─── INPUT ───
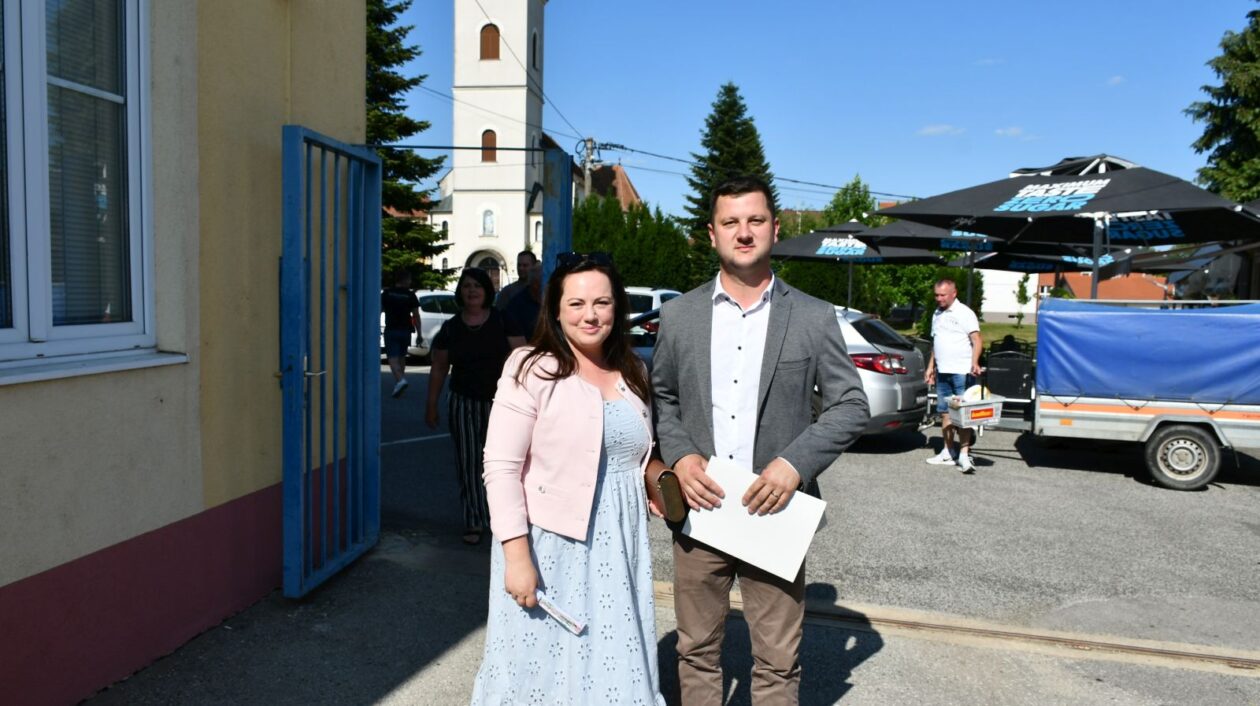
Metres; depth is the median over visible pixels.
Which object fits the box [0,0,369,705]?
yellow building
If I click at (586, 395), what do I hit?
woman
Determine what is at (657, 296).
white car
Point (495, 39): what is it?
tower window
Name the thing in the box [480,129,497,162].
church window
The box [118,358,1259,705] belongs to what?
asphalt pavement
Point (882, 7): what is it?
sky
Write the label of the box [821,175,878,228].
tree
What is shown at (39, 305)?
window
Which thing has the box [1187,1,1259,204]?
tree
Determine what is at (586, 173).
utility pole
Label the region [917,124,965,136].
cloud
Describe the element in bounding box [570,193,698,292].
hedge
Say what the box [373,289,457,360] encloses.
white car
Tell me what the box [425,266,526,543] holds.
woman
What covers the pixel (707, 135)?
conifer tree
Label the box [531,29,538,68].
church window
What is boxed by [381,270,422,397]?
man
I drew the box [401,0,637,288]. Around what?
church
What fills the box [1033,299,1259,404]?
blue tarp
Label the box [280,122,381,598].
blue gate
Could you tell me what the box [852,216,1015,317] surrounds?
patio umbrella
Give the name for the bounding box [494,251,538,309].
man
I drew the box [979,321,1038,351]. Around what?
lawn
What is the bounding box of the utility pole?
[577,136,602,202]
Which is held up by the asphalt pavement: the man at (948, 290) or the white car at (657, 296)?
the man at (948, 290)
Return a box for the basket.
[948,392,1004,427]
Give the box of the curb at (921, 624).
[660,579,1259,676]
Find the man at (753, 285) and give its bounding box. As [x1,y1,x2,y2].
[651,175,869,705]
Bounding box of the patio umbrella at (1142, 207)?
[876,155,1259,300]
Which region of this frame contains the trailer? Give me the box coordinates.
[977,298,1259,491]
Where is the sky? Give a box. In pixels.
[384,0,1257,216]
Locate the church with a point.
(461, 207)
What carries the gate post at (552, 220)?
on the ground
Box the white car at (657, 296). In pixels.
[624,286,683,333]
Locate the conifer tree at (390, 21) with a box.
[365,0,454,288]
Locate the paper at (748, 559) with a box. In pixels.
[681,456,829,581]
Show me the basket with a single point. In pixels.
(974, 409)
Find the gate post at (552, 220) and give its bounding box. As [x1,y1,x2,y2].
[540,149,572,280]
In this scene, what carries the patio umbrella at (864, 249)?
on the ground
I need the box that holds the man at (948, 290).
[923,277,984,472]
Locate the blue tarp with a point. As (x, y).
(1188, 317)
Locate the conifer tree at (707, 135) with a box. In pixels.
[679,82,776,281]
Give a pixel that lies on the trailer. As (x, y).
(1151, 426)
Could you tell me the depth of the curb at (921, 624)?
4.22 m
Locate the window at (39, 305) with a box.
[0,0,161,382]
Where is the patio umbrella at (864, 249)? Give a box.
[767,217,938,312]
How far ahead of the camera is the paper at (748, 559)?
2.75 m
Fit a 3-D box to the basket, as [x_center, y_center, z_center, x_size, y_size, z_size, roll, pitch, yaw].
[3.120,0.508,8.172,0.440,0.281,0.366,-1,5,-20]
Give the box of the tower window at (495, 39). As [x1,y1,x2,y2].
[479,23,500,59]
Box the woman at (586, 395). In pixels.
[471,251,668,705]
───
WHAT TO DO: Would you copy all of the data exactly? Keep the pictures out of it.

WRITTEN ANSWER:
Metres; depth is the median over visible pixels.
Which object fits the box [0,0,369,705]?
yellow building
If I click at (586, 395), what do I hit?
woman
Determine what is at (657, 296).
white car
Point (495, 39): what is it?
tower window
Name the thing in the box [480,129,497,162].
church window
The box [118,358,1259,705] belongs to what?
asphalt pavement
Point (882, 7): what is it?
sky
Write the label of the box [821,175,878,228].
tree
What is shown at (39, 305)?
window
Which thing has the box [1187,1,1259,204]?
tree
Determine what is at (586, 173).
utility pole
Label the region [917,124,965,136].
cloud
Describe the element in bounding box [570,193,698,292].
hedge
Say what the box [373,289,457,360] encloses.
white car
Tell me what the box [425,266,526,543] holds.
woman
What covers the pixel (707, 135)?
conifer tree
Label the box [531,29,538,68].
church window
What is boxed by [381,270,422,397]?
man
I drew the box [401,0,637,288]. Around what?
church
What fills the box [1033,299,1259,404]?
blue tarp
Label the box [280,122,381,598].
blue gate
Could you tell me what the box [852,216,1015,317] surrounds?
patio umbrella
Give the name for the bounding box [494,251,538,309].
man
I drew the box [979,321,1038,351]. Around what?
lawn
What is the bounding box of the utility pole?
[577,136,602,202]
Which is held up by the asphalt pavement: the man at (948, 290) or the white car at (657, 296)?
the man at (948, 290)
Return a box for the basket.
[948,392,1004,427]
Give the box of the curb at (921, 624).
[660,579,1259,676]
Find the man at (753, 285) and give its bounding box. As [x1,y1,x2,y2].
[651,175,869,705]
Bounding box of the patio umbrella at (1142, 207)?
[876,155,1259,300]
Which region of this frame contains the trailer? Give me the box coordinates.
[977,298,1259,491]
Where is the sky? Give a box. In pixels.
[384,0,1257,216]
Locate the church with a point.
(461, 207)
What carries the gate post at (552, 220)?
on the ground
Box the white car at (657, 296). In pixels.
[624,286,683,333]
Locate the conifer tree at (390, 21) with a box.
[365,0,454,288]
Locate the paper at (748, 559) with a box. In pixels.
[681,456,829,581]
Show me the basket with a single point. In pixels.
(974, 409)
Find the gate post at (552, 220) and give its bounding box. As [x1,y1,x2,y2].
[540,149,572,280]
In this scene, what carries the patio umbrella at (864, 249)?
on the ground
I need the box that holds the man at (948, 290).
[923,277,984,472]
Locate the blue tarp with a point. As (x, y).
(1188, 317)
Locate the conifer tree at (707, 135) with a box. In pixels.
[679,82,776,281]
Give a pixel that lies on the trailer. As (x, y).
(1151, 426)
Could you tell me the depth of the curb at (921, 624)?
4.22 m
Locate the window at (39, 305) with a box.
[0,0,161,382]
Where is the patio umbrella at (864, 249)? Give a box.
[767,217,938,312]
How far ahead of the camera is the paper at (748, 559)?
2.75 m
Fit a 3-D box to the basket, as [x_center, y_center, z_center, x_size, y_size, z_size, roll, pitch, yaw].
[3.120,0.508,8.172,0.440,0.281,0.366,-1,5,-20]
Give the box of the tower window at (495, 39). As [x1,y1,x2,y2].
[479,23,500,59]
Box the woman at (586, 395). In pixels.
[471,251,668,705]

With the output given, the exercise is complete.